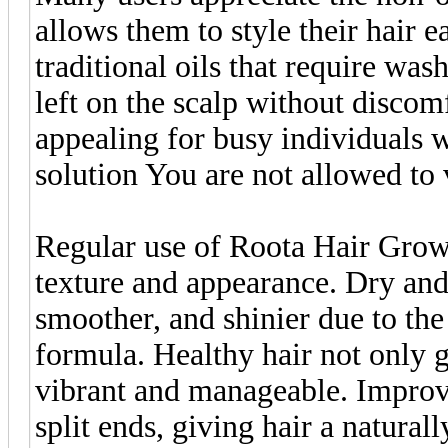
allows them to style their hair e
traditional oils that require was
left on the scalp without discom
appealing for busy individuals w
solution You are not allowed to
Regular use of Roota Hair Gro
texture and appearance. Dry and
smoother, and shinier due to the
formula. Healthy hair not only 
vibrant and manageable. Improv
split ends, giving hair a natural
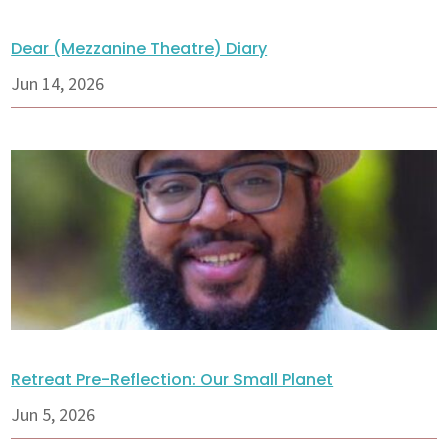
Dear (Mezzanine Theatre) Diary
Jun 14, 2026
Retreat Pre-Reflection: Our Small Planet
Jun 5, 2026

※ ※ ※

Problem statement: Copy the text read from the records word for word, leaving out the pictures.

Exercise answer:
allows them to style their hair e
traditional oils that require was
left on the scalp without discom
appealing for busy individuals w
solution You are not allowed to
Regular use of Roota Hair Gro
texture and appearance. Dry and
smoother, and shinier due to the
formula. Healthy hair not only 
vibrant and manageable. Improv
split ends, giving hair a natural
Dear (Mezzanine Theatre) Diary
Jun 14, 2026
Retreat Pre-Reflection: Our Small Planet
Jun 5, 2026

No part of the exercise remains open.